As the Court observes, see ante, at 7, the statute at issue does not restrict speakers from conveying information they already possess. Anyone who comes upon arrestee address information in the public domain is free to use that information as she sees fit. It is true, as Justice Scalia suggests, ante at 2, that the information could be provided to and published by journalists, and §6254(f)(3) would indeed be a speech restriction if it then prohibited people from using that published information to speak to or about arrestees. But the statute contains no such prohibition. Once address information is in the public domain, the statute does not restrict its use in any way.

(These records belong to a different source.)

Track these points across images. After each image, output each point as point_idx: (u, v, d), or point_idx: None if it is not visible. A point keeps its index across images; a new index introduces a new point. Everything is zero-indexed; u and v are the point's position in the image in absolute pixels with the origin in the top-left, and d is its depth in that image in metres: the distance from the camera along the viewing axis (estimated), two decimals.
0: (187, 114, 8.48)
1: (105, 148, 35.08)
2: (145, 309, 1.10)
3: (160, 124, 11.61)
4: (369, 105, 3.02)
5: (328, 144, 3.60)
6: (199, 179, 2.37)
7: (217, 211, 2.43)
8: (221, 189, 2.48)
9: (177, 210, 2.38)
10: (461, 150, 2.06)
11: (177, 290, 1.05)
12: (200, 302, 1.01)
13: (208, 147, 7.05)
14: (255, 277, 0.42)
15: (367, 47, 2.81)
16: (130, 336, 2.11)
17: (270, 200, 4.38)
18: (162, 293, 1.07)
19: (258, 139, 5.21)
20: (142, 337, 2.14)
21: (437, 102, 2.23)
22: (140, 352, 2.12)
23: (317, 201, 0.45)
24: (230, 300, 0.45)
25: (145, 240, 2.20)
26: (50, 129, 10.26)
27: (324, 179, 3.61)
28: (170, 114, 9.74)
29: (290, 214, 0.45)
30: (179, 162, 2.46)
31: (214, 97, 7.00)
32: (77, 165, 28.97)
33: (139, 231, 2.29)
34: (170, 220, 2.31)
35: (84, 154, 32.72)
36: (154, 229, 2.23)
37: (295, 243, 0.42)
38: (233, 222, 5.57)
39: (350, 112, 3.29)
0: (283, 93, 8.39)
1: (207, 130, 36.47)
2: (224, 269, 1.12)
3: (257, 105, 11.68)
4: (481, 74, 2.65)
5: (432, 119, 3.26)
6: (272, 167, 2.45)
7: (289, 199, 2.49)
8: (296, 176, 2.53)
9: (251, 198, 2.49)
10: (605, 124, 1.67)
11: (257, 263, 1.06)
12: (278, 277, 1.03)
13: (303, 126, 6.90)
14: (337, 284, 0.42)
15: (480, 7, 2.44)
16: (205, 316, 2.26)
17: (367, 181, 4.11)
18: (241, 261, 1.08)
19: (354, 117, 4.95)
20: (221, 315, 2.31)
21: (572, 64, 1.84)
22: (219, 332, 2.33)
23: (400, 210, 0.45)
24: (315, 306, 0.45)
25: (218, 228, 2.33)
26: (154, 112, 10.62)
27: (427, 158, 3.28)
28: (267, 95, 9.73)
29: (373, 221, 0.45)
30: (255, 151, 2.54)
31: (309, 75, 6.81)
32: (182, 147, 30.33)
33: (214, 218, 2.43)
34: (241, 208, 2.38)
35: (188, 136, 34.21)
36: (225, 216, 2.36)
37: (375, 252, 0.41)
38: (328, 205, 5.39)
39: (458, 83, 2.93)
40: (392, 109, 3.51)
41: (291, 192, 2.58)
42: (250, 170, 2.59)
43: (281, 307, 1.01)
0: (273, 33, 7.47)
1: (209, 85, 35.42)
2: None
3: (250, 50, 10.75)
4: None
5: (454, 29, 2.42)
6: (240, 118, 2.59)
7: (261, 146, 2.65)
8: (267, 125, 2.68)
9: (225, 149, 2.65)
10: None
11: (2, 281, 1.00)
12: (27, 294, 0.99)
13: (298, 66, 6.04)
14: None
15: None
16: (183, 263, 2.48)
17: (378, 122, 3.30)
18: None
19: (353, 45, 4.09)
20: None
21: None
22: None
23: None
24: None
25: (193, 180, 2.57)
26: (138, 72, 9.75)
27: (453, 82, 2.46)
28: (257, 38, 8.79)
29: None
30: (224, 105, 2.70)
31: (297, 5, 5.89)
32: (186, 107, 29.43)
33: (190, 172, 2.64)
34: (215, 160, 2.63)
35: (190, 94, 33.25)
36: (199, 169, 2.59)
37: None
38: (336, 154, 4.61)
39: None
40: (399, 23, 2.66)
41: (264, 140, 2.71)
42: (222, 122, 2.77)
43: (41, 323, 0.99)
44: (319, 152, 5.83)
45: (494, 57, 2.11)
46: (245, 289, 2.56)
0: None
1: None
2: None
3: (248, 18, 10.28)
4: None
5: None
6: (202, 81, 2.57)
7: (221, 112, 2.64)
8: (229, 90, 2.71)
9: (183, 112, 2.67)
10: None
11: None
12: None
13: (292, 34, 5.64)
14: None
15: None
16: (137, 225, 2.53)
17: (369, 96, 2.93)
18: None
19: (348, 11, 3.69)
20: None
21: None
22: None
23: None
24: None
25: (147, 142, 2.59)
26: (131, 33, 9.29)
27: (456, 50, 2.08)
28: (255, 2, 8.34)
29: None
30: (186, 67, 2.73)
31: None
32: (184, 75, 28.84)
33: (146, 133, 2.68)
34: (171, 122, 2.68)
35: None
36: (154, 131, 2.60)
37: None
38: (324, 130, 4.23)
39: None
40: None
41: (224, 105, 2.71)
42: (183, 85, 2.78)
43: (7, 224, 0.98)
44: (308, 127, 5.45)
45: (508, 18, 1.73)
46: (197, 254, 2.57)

California could, as the Court notes, constitutionally decide not to give out arrestee address information at all. See ante, at 8. It does not appear that the selective disclosure of address information that California has chosen instead impermissibly burdens speech. To be sure, the provision of address information is a kind of subsidy to people who wish to speak to or about arrestees, and once a State decides to make such a benefit available to the public, there are no doubt limits to its freedom to decide how that benefit will be distributed. California could not, for example, release address information only to those whose political views were in line with the party in power. Cf. Board of Comm’rs, Wabaunsee Cty. v. Umbehr, 518 U.S. 668 (1996) (local officials may not terminate an independent contractor for criticizing government policy). But if the award of the subsidy is not based on an illegitimate criterion such as viewpoint, California is free to support some speech without supporting other speech. See Regan v. Taxation With Representation of Wash., 461 U.S. 540 (1983).

Throughout its argument, respondent assumes that §6254(f)(3)’s regime of selective disclosure burdens speech in the sense of reducing the total flow of information. Whether that is correct is far from clear and depends on the point of comparison. If California were to publish the names and addresses of arrestees for everyone to use freely, it would indeed be easier to speak to and about arrestees than it is under the present system. But if States were required to choose between keeping proprietary information to themselves and making it available without limits, States might well choose the former option. In that event, disallowing selective disclosure would lead not to more speech overall but to more secrecy and less speech. As noted above, this consideration could not justify limited disclosures that discriminated on the basis of viewpoint or some other proscribed criterion. But it does suggest that society’s interest in the free flow of information might argue for upholding laws like the one at issue in this case rather than imposing an all-or-nothing regime under which “nothing” could be a State’s easiest response.